このような偽輪郭とツブレの現象について第8図及び
第9図を参照して説明する。ここでは簡単のために、一
次元の画像を例にとって説明する。まず、第8図中の実
線の折線は、例とした原一次元画像の濃度変化Aを表わ
す。これに第8図中に示したマスクサイズCの非鮮鋭マ
スク法による鮮鋭化処理を行うと、第9図中の実線のカ
ーブで示す濃度変化Dとなる。この場合、図に示されて
いるように、大きなオーバーシュートやアンダーシュー
トによる偽輪郭E,Fがそれぞれ発生する。また、第9図
において一点鎖線で示す表示媒体の濃度上限G及び下限
Hを超えた部分(斜線を付した部分)は、ツブレにより
画像情報が失われる。このような偽輪郭E,Fやツブレの
発生は、表われ方や程度は異なるが、前記ラプラシアン
フィルタ法や、高域強調フィルタ法のような他の方法を
用いた鮮鋭化処理でも免れることはできない。
これに対して、上記のような欠点を緩和する画像処理
方法として、特開昭56−91735号公報に掲載されている
ように、上記のような過大な強調を抑制する方法が提案
されている。即ち、第9図の実線のカーブで示したよう
な単純な鮮鋭化処理を行った画像と第8図の実線の折線
で示した原画像との差として与えられる単純な強調成分
の値に対して、抑制された強調成分の値を、第10図の関
係Jに示すように過大な強調が抑制されるように関係づ
ける。そして、上記の単純な強調成分から、第10図の関
係を用いて、抑制された強調成分を求めて原画像に加え
る。第8図に示す原一次元画像をこの方法で処理する
と、第9図において破線の直線及び破線のカーブで示す
濃度変化Kとなる。この場合、図に示されているよう
に、単純な鮮鋭化処理における偽輪郭E,Fは緩和されて
いる。
〔発明が解決しようとする課題〕
しかし、上記特開昭56−91735号公報に記載されてい
る画像処理方法においては、偽輪郭の発生は抑えられる
ものの、第9図に示されているように画像情報が失われ
るツブレ現象(斜線部参照)はまだ残っているものであ
った。すなわち、ツブレの問題は本質的には解決されて
いないものであった。むしろ、副次的に発生する問題点
として、一般に画像情報が多く含まれツブレに無関係な
中間濃度上の信号Lまたは中間輝度上の信号までその強
調が抑制されてしまうものであった。従って、例えば医
用ディジタル画像の鮮鋭化処理において十分に高画質化
を達成できないものであった。

**取り組む課題:**
画像の鮮鋭化処理について述べた上の文章と、次の1.〜3.の記述は合っていますか。それぞれ「はい」か「いいえ」で答え、判断の決め手となる文章中の語句をそのまま引用してください。
1. 非鮮鋭マスク法による鮮鋭化処理を行うと、偽輪郭E,Fが発生する。
2. 特開昭56−91735号公報の画像処理方法によって、ツブレの問題は本質的に解決された。
3. 特開昭56−91735号公報の画像処理方法では、中間濃度上の信号Lの強調は抑制されずに保たれる。

[シーン幾何推論データ]
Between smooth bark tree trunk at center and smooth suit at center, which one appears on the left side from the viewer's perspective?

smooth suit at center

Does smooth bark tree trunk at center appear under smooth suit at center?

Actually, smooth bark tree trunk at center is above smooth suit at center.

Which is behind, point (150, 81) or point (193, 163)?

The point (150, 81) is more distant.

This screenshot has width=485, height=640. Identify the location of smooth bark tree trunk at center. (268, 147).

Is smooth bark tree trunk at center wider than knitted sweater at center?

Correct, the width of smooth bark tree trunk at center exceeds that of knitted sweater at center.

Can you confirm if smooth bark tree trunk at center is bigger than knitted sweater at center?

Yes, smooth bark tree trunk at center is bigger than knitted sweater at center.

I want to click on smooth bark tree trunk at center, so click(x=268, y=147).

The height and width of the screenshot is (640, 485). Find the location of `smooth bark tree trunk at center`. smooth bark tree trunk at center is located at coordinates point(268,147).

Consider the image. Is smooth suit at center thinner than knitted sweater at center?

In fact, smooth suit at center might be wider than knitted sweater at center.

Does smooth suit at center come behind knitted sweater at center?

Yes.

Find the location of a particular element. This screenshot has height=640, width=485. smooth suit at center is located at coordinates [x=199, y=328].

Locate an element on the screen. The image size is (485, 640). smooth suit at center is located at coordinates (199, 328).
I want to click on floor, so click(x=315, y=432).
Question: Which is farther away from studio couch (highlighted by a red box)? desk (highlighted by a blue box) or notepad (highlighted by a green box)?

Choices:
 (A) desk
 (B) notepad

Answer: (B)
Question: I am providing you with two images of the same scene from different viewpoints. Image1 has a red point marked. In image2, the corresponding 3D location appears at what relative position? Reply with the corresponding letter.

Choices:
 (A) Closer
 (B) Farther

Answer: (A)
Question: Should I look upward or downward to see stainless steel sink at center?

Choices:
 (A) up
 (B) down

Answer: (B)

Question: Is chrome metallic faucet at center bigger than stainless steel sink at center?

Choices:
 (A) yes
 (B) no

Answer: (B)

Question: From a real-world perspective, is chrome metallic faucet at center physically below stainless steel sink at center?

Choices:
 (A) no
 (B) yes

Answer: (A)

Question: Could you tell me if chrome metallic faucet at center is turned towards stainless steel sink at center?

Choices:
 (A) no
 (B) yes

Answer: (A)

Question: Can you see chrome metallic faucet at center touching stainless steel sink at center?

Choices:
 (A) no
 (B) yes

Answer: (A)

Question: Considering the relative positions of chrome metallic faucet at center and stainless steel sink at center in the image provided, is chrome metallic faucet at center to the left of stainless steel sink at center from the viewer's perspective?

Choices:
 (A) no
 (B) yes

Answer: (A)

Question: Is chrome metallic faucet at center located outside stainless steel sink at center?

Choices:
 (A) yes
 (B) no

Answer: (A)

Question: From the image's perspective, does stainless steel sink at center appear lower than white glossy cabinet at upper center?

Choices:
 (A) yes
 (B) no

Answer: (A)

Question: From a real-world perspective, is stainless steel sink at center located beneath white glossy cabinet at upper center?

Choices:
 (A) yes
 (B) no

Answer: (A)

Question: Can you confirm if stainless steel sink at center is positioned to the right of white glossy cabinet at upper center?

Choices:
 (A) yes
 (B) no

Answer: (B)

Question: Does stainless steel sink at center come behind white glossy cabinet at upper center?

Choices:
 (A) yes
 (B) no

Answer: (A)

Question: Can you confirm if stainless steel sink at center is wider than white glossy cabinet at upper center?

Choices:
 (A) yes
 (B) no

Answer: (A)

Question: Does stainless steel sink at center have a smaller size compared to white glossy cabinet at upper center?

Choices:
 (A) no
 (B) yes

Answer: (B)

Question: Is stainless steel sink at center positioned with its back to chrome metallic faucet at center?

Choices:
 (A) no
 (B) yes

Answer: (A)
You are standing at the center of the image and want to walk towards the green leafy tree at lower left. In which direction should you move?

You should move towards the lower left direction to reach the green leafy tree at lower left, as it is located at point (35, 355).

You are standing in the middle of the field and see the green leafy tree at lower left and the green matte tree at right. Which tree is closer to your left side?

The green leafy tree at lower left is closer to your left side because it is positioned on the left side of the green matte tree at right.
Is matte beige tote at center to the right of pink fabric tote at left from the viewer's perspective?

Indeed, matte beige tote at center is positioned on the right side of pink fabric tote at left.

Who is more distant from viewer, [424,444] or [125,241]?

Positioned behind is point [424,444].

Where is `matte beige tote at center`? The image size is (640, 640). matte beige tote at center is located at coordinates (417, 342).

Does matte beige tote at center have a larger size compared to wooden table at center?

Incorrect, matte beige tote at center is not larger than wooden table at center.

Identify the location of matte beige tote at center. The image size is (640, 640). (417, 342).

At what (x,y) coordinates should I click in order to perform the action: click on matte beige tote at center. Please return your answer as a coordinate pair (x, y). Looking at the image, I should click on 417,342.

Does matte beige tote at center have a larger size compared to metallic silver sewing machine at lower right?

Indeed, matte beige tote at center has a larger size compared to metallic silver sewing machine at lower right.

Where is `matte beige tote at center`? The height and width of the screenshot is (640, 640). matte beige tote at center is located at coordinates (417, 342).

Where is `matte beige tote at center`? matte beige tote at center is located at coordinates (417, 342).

**解答:**
1. はい。「大きなオーバーシュートやアンダーシュートによる偽輪郭E,Fがそれぞれ発生する」
2. いいえ。「ツブレの問題は本質的には解決されていないものであった」
3. いいえ。「中間濃度上の信号Lまたは中間輝度上の信号までその強調が抑制されてしまうものであった」